その瞬間抑えていた気持ちが溢れだし、ソニアはそっとレオナルドの背中に手を回した。
「お帰りなさいませ、奥様」
屋敷に戻るとエマが一番に出迎えてくれた。
「息抜きは如何でしたか?」
「貴女のお陰でとても充実した時間を過ごせたわ。
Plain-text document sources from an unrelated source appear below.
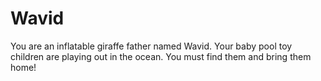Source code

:# Wavid

You are an inflatable giraffe father named Wavid. Your baby pool toy children are playing out in the ocean. You must find them and bring them home!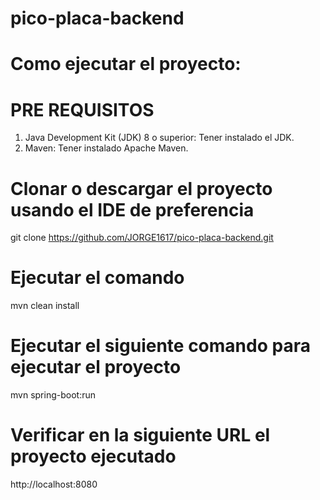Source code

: # pico-placa-backend
# Como ejecutar el proyecto:

# PRE REQUISITOS
1. Java Development Kit (JDK) 8 o superior: Tener instalado el JDK.
2. Maven: Tener instalado Apache Maven.

# Clonar o descargar el proyecto usando el IDE de preferencia
git clone https://github.com/JORGE1617/pico-placa-backend.git

# Ejecutar el comando 
mvn clean install

# Ejecutar el siguiente comando para ejecutar el proyecto
mvn spring-boot:run

# Verificar en la siguiente URL el proyecto ejecutado
http://localhost:8080

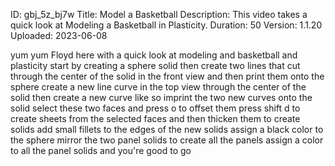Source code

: ID: gbj_5z_bj7w
Title: Model a Basketball
Description: This video takes a quick look at Modeling a Basketball in Plasticity.
Duration: 50
Version: 1.1.20
Uploaded: 2023-06-08

yum yum Floyd here with a quick look at
modeling and basketball and plasticity
start by creating a sphere solid then
create two lines that cut through the
center of the solid in the front view
and then print them onto the sphere
create a new line curve in the top view
through the center of the solid then
create a new curve like so imprint the
two new curves onto the solid
select these two faces and press o to
offset them press shift d to create
sheets from the selected faces
and then thicken them to create solids
add small fillets to the edges of the
new solids assign a black color to the
sphere mirror the two panel solids to
create all the panels assign a color to
all the panel solids and you're good to
go

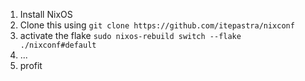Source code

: 1. Install NixOS
2. Clone this using `git clone https://github.com/itepastra/nixconf`
3. activate the flake `sudo nixos-rebuild switch --flake ./nixconf#default`
4. ...
5. profit
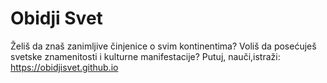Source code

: # Obidji Svet

Želiš da znaš zanimljive činjenice o svim kontinentima?
Voliš da posećuješ svetske znamenitosti i kulturne manifestacije?
Putuj, nauči,istraži:
https://obidjisvet.github.io
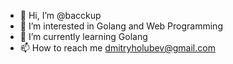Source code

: - 👋 Hi, I’m @bacckup
- 👀 I’m interested in Golang and Web Programming
- 🌱 I’m currently learning Golang
- 📫 How to reach me dmitryholubev@gmail.com

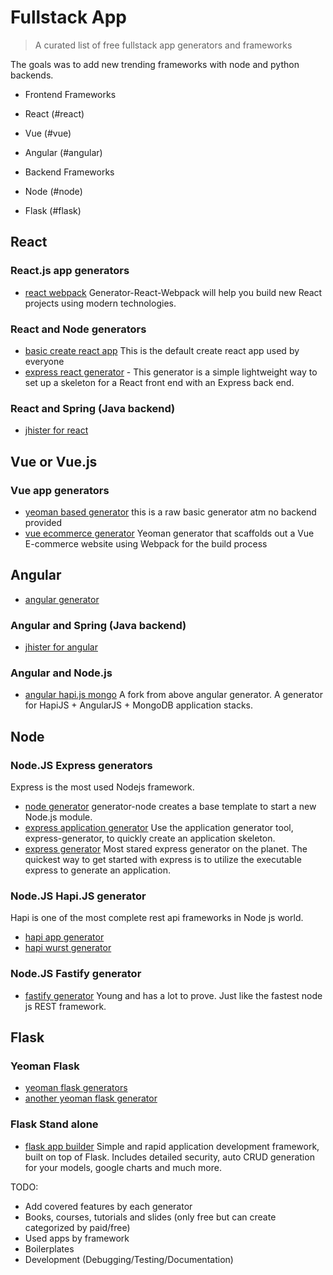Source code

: # Fullstack App 

> A curated list of free fullstack app generators and frameworks

The goals was to add new trending frameworks with node 
and python backends.

- Frontend Frameworks
 - React (#react)
 - Vue (#vue)
 - Angular (#angular)

- Backend Frameworks
 - Node (#node)
 - Flask (#flask)


## React
### React.js app generators
- [react webpack](https://github.com/react-webpack-generators/generator-react-webpack) Generator-React-Webpack will help you build new React projects using modern technologies.

### React and Node generators
- [basic create react app](https://github.com/facebook/create-react-app) This is the default create react app used by everyone
- [express react generator](https://github.com/kevin-wynn/reactjs-express-generator) - This generator is a simple lightweight way to set up a skeleton for a React front end with an Express back end.

### React and Spring (Java backend)
- [jhister for react](https://github.com/jhipster)

## Vue or Vue.js

### Vue app generators
- [yeoman based generator](https://github.com/jshmrtn/generator-jm-vuejs) this is a raw basic generator atm no backend provided
- [vue ecommerce generator](https://github.com/hoanguyen311/generator-vuecommerce) Yeoman generator that scaffolds out a Vue E-commerce website using Webpack for the build process

## Angular
- [angular generator](https://github.com/yeoman/generator-angular)

### Angular and Spring (Java backend)
- [jhister for angular](https://github.com/jhipster)

### Angular and Node.js
- [angular hapi.js mongo](https://github.com/nodox/generator-wave) A fork from above angular generator. A generator for HapiJS + AngularJS + MongoDB application stacks. 


###

## Node

### Node.JS Express generators
Express is the most used Nodejs framework.
- [node generator](https://github.com/yeoman/generator-node) generator-node creates a base template to start a new Node.js module.
- [express application generator](https://github.com/expressjs/expressjs.com/blob/gh-pages/en/starter/generator.md) 
Use the application generator tool, express-generator, to quickly create an application skeleton.
- [express generator](https://github.com/expressjs/generator) Most stared express generator on the planet. The quickest way to get started with express is to utilize the executable express to generate an application.

### Node.JS Hapi.JS generator
Hapi is one of the most complete rest api frameworks in Node js world.
- [hapi app generator](https://github.com/giovanebribeiro/hapi-app-generator)
- [hapi wurst generator](https://www.npmjs.com/package/generator-hapi-wurst)


### Node.JS Fastify generator
- [fastify generator](https://github.com/arniu/fastify-generate) Young and has a lot to prove. Just like the fastest node js REST framework.

## Flask

### Yeoman Flask
- [yeoman flask generators](https://github.com/romainberger/yeoman-flask) 
- [another yeoman flask generator](https://github.com/quarke/generator-lightweight-flask)

### Flask Stand alone
- [flask app builder](https://github.com/dpgaspar/Flask-AppBuilder) Simple and rapid application development framework, built on top of Flask. Includes detailed security, auto CRUD generation for your models, google charts and much more.


TODO:
- Add covered features by each generator
- Books, courses, tutorials and slides (only free but can create categorized by paid/free)
- Used apps by framework
- Boilerplates
- Development (Debugging/Testing/Documentation)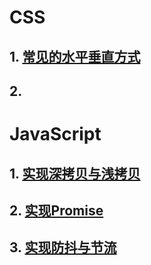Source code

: # CSS

## 1. [常见的水平垂直方式](./css/01-常见的水平垂直方式)

## 2. 

# JavaScript

## 1. [实现深拷贝与浅拷贝](./javascript/01-深拷贝与浅拷贝)

## 2. [实现Promise](./javascript/02-基础版Promise)

## 3. [实现防抖与节流](./javascript/03-防抖与节流)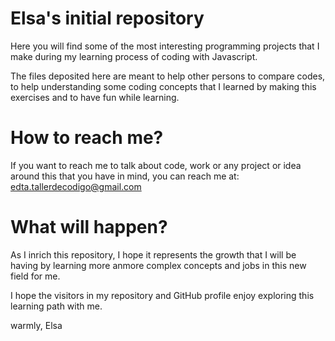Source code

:# Elsa's initial repository
Here you will find some of the most interesting programming projects that I make during my learning process of coding with Javascript.

The files deposited here are meant to help other persons to compare codes, to help understanding some coding concepts that I learned by making this exercises and to have fun while learning.

# How to reach me?
If you want to reach me to talk about code, work or any project or idea around this that you have in mind, you can reach me at: 
    edta.tallerdecodigo@gmail.com

# What will happen? 
As I inrich this repository, I hope it represents the growth that I will be having by learning more anmore complex concepts and jobs in this new field for me.

I hope the visitors in my repository and GitHub profile enjoy exploring this learning path with me.

  warmly, Elsa
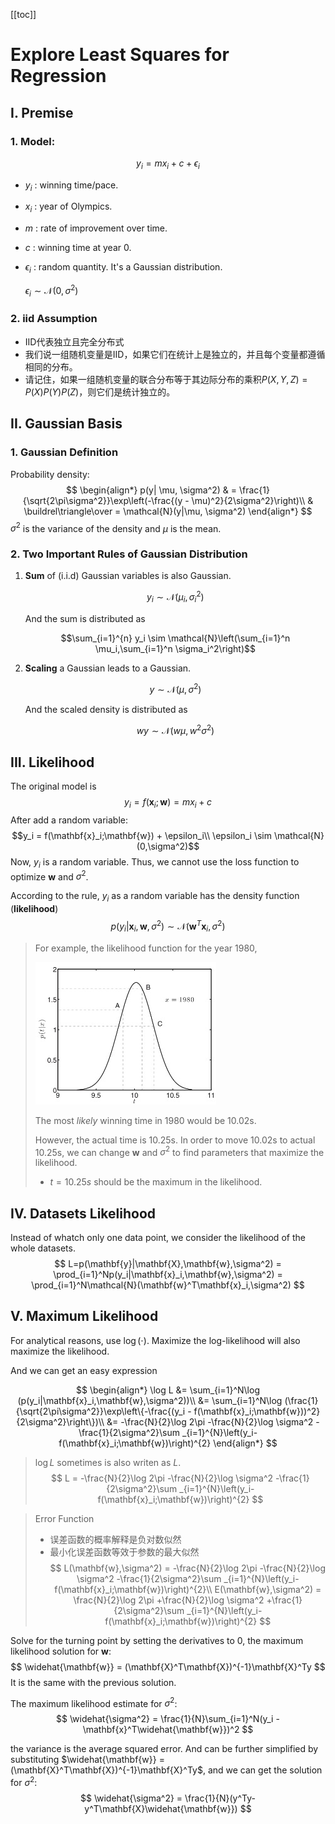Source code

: [[toc]]
# Explore Least Squares for Regression
## I. Premise
### 1. Model:
$$y_i = m x_i + c + \epsilon_i$$
* $y_i$ : winning time/pace.
* $x_i$ : year of Olympics.
* $m$ : rate of improvement over time.
* $c$ : winning time at year 0.
* $\epsilon_i$ : random quantity. It's a Gaussian distribution.

  $\epsilon_i \sim  \mathcal{N}(0, \sigma^2)$
### 2. iid Assumption
  * IID代表独立且完全分布式
  * 我们说一组随机变量是IID，如果它们在统计上是独立的，并且每个变量都遵循相同的分布。
  * 请记住，如果一组随机变量的联合分布等于其边际分布的乘积$P(X, Y, Z) = P(X)P(Y)P(Z)$，则它们是统计独立的。
## II. Gaussian Basis
### 1. Gaussian Definition
Probability density:
$$
\begin{align*}
p(y| \mu, \sigma^2) & = \frac{1}{\sqrt{2\pi\sigma^2}}\exp\left(-\frac{(y - \mu)^2}{2\sigma^2}\right)\\
                    & \buildrel\triangle\over = \mathcal{N}(y|\mu, \sigma^2)
\end{align*}
$$
$\sigma^2$ is the variance of the density and $\mu$ is the mean.

### 2. Two Important Rules of Gaussian Distribution
1.  **Sum** of (i.i.d) Gaussian variables is also Gaussian.

    $$y_i \sim \mathcal{N}(\mu_i, \sigma^2_i)$$

    And the sum is distributed as

    $$\sum_{i=1}^{n} y_i \sim \mathcal{N}\left(\sum_{i=1}^n \mu_i,\sum_{i=1}^n \sigma_i^2\right)$$
2.  **Scaling** a Gaussian leads to a Gaussian.

    $$y \sim \mathcal{N}(\mu, \sigma^2)$$

    And the scaled density is distributed as

    $$w y \sim \mathcal{N}(w\mu,w^2 \sigma^2)$$

## III. Likelihood
The original model is
$$y_i = f(\mathbf{x}_i;\mathbf{w})=m x_i + c$$
After add a random variable:
$$y_i = f(\mathbf{x}_i;\mathbf{w}) + \epsilon_i\\
\epsilon_i \sim \mathcal{N}(0,\sigma^2)$$
Now, $y_i$ is a random variable. Thus, we cannot use the loss function to optimize $\mathbf{w}$ and $\sigma^2$.

According to the rule, $y_i$ as a random variable has the density function (**likelihood**)
$$
p(y_i|\mathbf{x}_i,\mathbf{w},\sigma^2) \sim \mathcal{N}(\mathbf{w}^T\mathbf{x}_i,\sigma^2)
$$

> For example, the likelihood function for the year 1980,
>
> ![](img/Jietu20200115-001857.jpg)
>
> The most *likely* winning time in 1980 would be 10.02s.
>
> However, the actual time is 10.25s. In order to move 10.02s to actual 10.25s, we can change $\mathbf{w}$ and $\sigma^2$ to find parameters that maximize the likelihood.
>
> * $t = 10.25s$ should be the maximum in the likelihood.

## IV. Datasets Likelihood
Instead of whatch only one data point, we consider the likelihood of the whole datasets.
$$
L=p(\mathbf{y}|\mathbf{X},\mathbf{w},\sigma^2) = \prod_{i=1}^Np(y_i|\mathbf{x}_i,\mathbf{w},\sigma^2) = \prod_{i=1}^N\mathcal{N}(\mathbf{w}^T\mathbf{x}_i,\sigma^2)
$$

## V. Maximum Likelihood
For analytical reasons, use $\log(\cdot)$. Maximize the log-likelihood will also maximize the likelihood.

And we can get an easy expression

$$
\begin{align*}
\log L &= \sum_{i=1}^N\log (p(y_i|\mathbf{x}_i,\mathbf{w},\sigma^2))\\
&= \sum_{i=1}^N\log (\frac{1}{\sqrt{2\pi\sigma^2}}\exp\left\{-\frac{(y_i - f(\mathbf{x}_i;\mathbf{w}))^2}{2\sigma^2}\right\})\\
&= -\frac{N}{2}\log 2\pi -\frac{N}{2}\log \sigma^2 -\frac{1}{2\sigma^2}\sum _{i=1}^{N}\left(y_i-f(\mathbf{x}_i;\mathbf{w})\right)^{2}
\end{align*}
$$
> $\log L$ sometimes is also writen as $L$.
> $$
> L = -\frac{N}{2}\log 2\pi -\frac{N}{2}\log \sigma^2 -\frac{1}{2\sigma^2}\sum _{i=1}^{N}\left(y_i-f(\mathbf{x}_i;\mathbf{w})\right)^{2}
> $$

> Error Function
> * 误差函数的概率解释是负对数似然
> * 最小化误差函数等效于参数的最大似然
> $$
> L(\mathbf{w},\sigma^2) = -\frac{N}{2}\log 2\pi -\frac{N}{2}\log \sigma^2 -\frac{1}{2\sigma^2}\sum _{i=1}^{N}\left(y_i-f(\mathbf{x}_i;\mathbf{w})\right)^{2}\\
> E(\mathbf{w},\sigma^2) = \frac{N}{2}\log 2\pi +\frac{N}{2}\log \sigma^2 +\frac{1}{2\sigma^2}\sum _{i=1}^{N}\left(y_i-f(\mathbf{x}_i;\mathbf{w})\right)^{2}
> $$

Solve for the turning point by setting the derivatives to $0$, the maximum likelihood solution for $\mathbf{w}$:
$$
\widehat{\mathbf{w}} = (\mathbf{X}^T\mathbf{X})^{-1}\mathbf{X}^Ty
$$
It is the same with the previous solution.

The maximum likelihood estimate for $\sigma^2$:
$$
\widehat{\sigma^2} = \frac{1}{N}\sum_{i=1}^N(y_i - \mathbf{x}^T\widehat{\mathbf{w}})^2
$$

the variance is the average squared error.
And can be further simplified by substituting $\widehat{\mathbf{w}} = (\mathbf{X}^T\mathbf{X})^{-1}\mathbf{X}^Ty$, and we can get the solution for $\sigma^2$:
$$
\widehat{\sigma^2} = \frac{1}{N}(y^Ty-y^T\mathbf{X}\widehat{\mathbf{w}})
$$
ありがとう」
「それはよろしゅうございました」
ソニアが礼を言うと、エマは珍しく表情を僅かに和らげた。
「ソニアってやっぱり年下の方が好きなの?」
「レオったら、まだニコルのことを気にしているの?」
屋敷に戻ってきてから一週間。
レオナルドはニコルの存在が気になって仕方がないようだ。
「年上は苦手?でも誕生月でいえば七ヶ月しか変わらないんだよ?これってソニア的に年上の定義に当てはまる?」
最近はずっとこの調子で、事ある毎にソニアに構ってくる。
数日前まではそれも嬉しくて付き合っていたが。
「そうやって小さいことばかり気にしているレオなら年上とか関係なく苦手、というか面倒くさい男の部類に入るわね」
ソニアがわざとらしく溜め息をつくと、レオナルドが慌てだす。
「今から改心してもまだ間に合う?」
「さぁ、どうかしらね?」
とぼけて横を向いたソニアの頬に柔らかいものが当たった。
驚いて振り向くと、悪戯が成功した子どものような顔をしたレオナルドと目が合った。
「ちょっと、レオ」
「ソニア、愛してる」
蕩けるような笑顔で言われ、ソニアは言葉に詰まる。
「ソニアって結構僕の顔好きでしょ?」
「…嫌いではないわ」
「はは、素直じゃないなぁ」
どうやら、政略結婚でもそれなりに幸せになれるらしい。